Es bestehen daher keine Bedenken, wenn der abgelehnte Richter - wie hier - noch vor dem Termin die Parteivertreter auf seine Rechtsauffassung hinweist und einen Vergleichsvorschlag unterbreitet. Die Vorteile eines solchen Vorgehens liegen auf der Hand, denn auf diese Weise erhält der Prozessbevollmächtigte Gelegenheit, seine Partei von der Rechtsauffassung des Gerichts vor dem Termin zu informieren. Diese kann die Hinweise in ihre rechtlichen und wirtschaftlichen Überlegungen bei dem weiteren prozessualen Vorgehen einbeziehen. Dem Prozessbevollmächtigten ist es möglich, die Einschätzung bei seiner Terminsvorbereitung zu berücksichtigen. Dass der abgelehnte Richter die Rechtsauffassung des Prozessbevollmächtigten der Beklagten nicht teilte und in dem Telefongespräch auch von seinem Standpunkt nicht abwich, rechtfertigt keine andere Beurteilung. Der Richter hat auf bestimmte rechtliche Gesichtspunkte hingewiesen und einen Vergleichsvorschlag gemacht.

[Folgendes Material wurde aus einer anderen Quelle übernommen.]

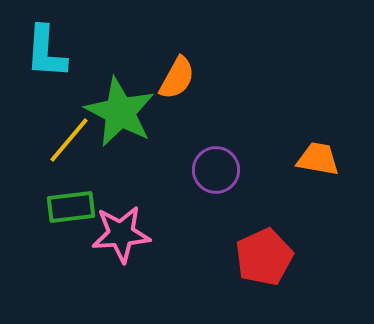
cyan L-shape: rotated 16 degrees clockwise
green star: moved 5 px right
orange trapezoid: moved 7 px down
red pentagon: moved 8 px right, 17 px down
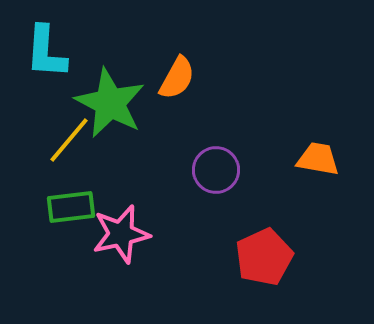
green star: moved 10 px left, 9 px up
pink star: rotated 8 degrees counterclockwise
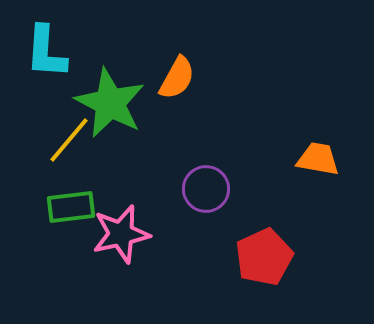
purple circle: moved 10 px left, 19 px down
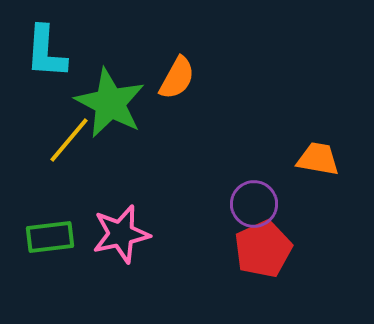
purple circle: moved 48 px right, 15 px down
green rectangle: moved 21 px left, 30 px down
red pentagon: moved 1 px left, 8 px up
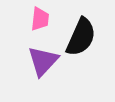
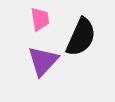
pink trapezoid: rotated 15 degrees counterclockwise
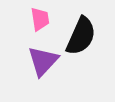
black semicircle: moved 1 px up
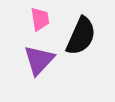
purple triangle: moved 4 px left, 1 px up
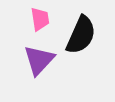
black semicircle: moved 1 px up
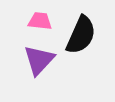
pink trapezoid: moved 2 px down; rotated 75 degrees counterclockwise
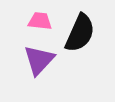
black semicircle: moved 1 px left, 2 px up
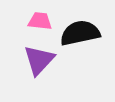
black semicircle: rotated 126 degrees counterclockwise
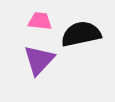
black semicircle: moved 1 px right, 1 px down
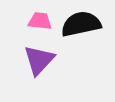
black semicircle: moved 10 px up
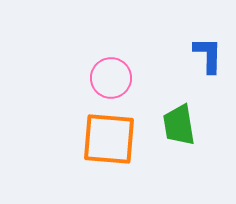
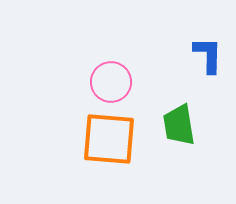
pink circle: moved 4 px down
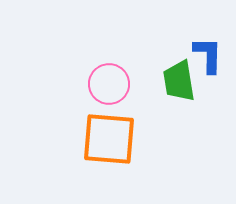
pink circle: moved 2 px left, 2 px down
green trapezoid: moved 44 px up
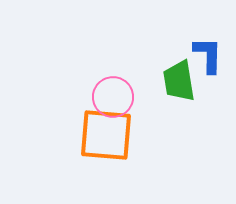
pink circle: moved 4 px right, 13 px down
orange square: moved 3 px left, 4 px up
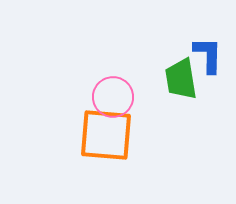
green trapezoid: moved 2 px right, 2 px up
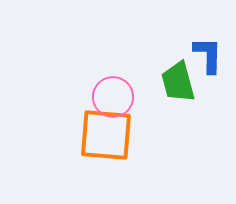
green trapezoid: moved 3 px left, 3 px down; rotated 6 degrees counterclockwise
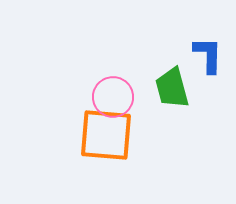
green trapezoid: moved 6 px left, 6 px down
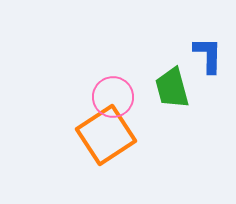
orange square: rotated 38 degrees counterclockwise
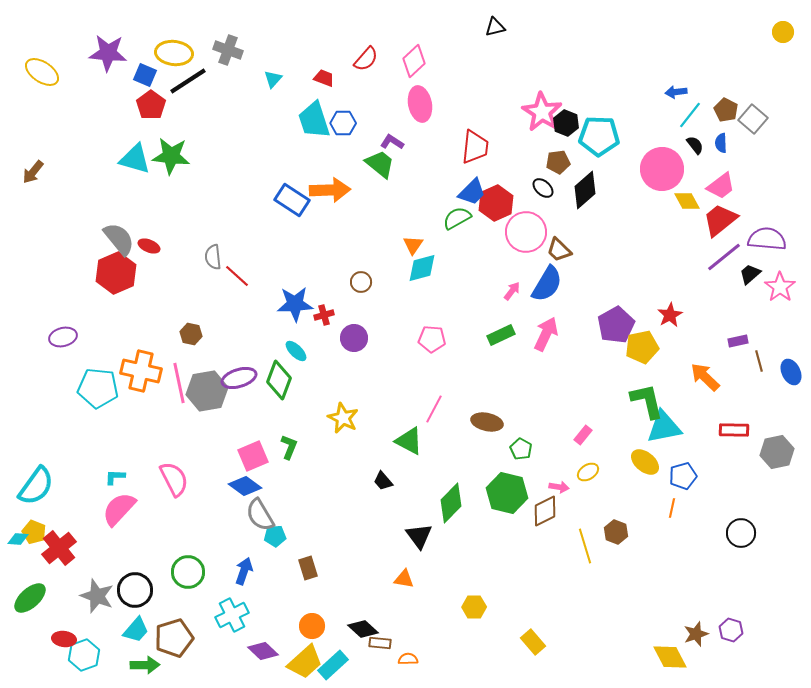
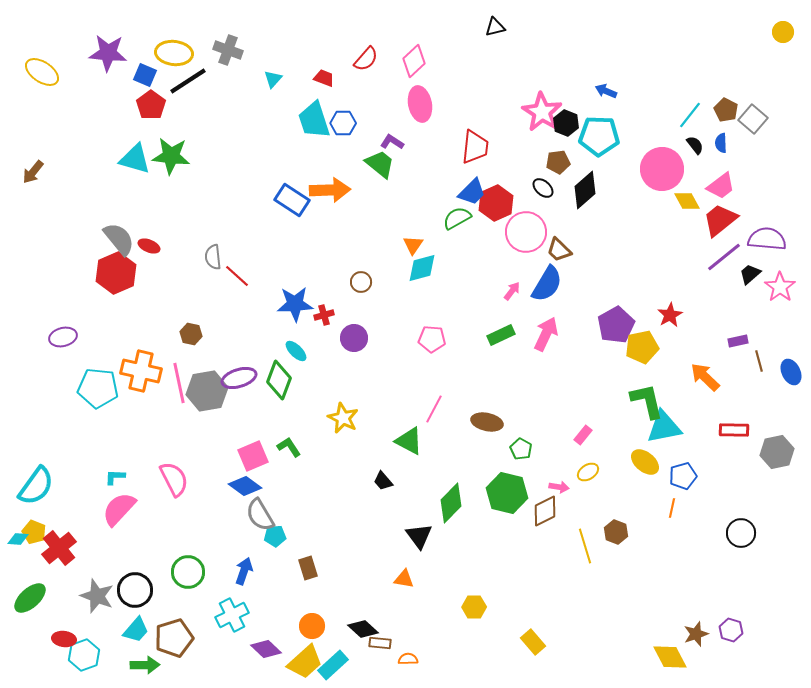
blue arrow at (676, 92): moved 70 px left, 1 px up; rotated 30 degrees clockwise
green L-shape at (289, 447): rotated 55 degrees counterclockwise
purple diamond at (263, 651): moved 3 px right, 2 px up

Angesichts dessen, dass der Beklagten eine Einschätzung der Sach- und Rechtslage schon vor dem Termin zur mündlichen Verhandlung vorlag, war es für sie möglich, ihrer Auffassung durch weiteren Vortrag Gehör zu verschaffen. Insbesondere war nach dem Inhalt des Gesprächs erkennbar, dass es sich nicht um eine abschließende Beurteilung handelte, da der abgelehnte Richter am Telefon auf eine weiter gehende Erörterung im Termin verwiesen hat.

Soweit die Beklagte behauptet, der abgelehnte Richter h...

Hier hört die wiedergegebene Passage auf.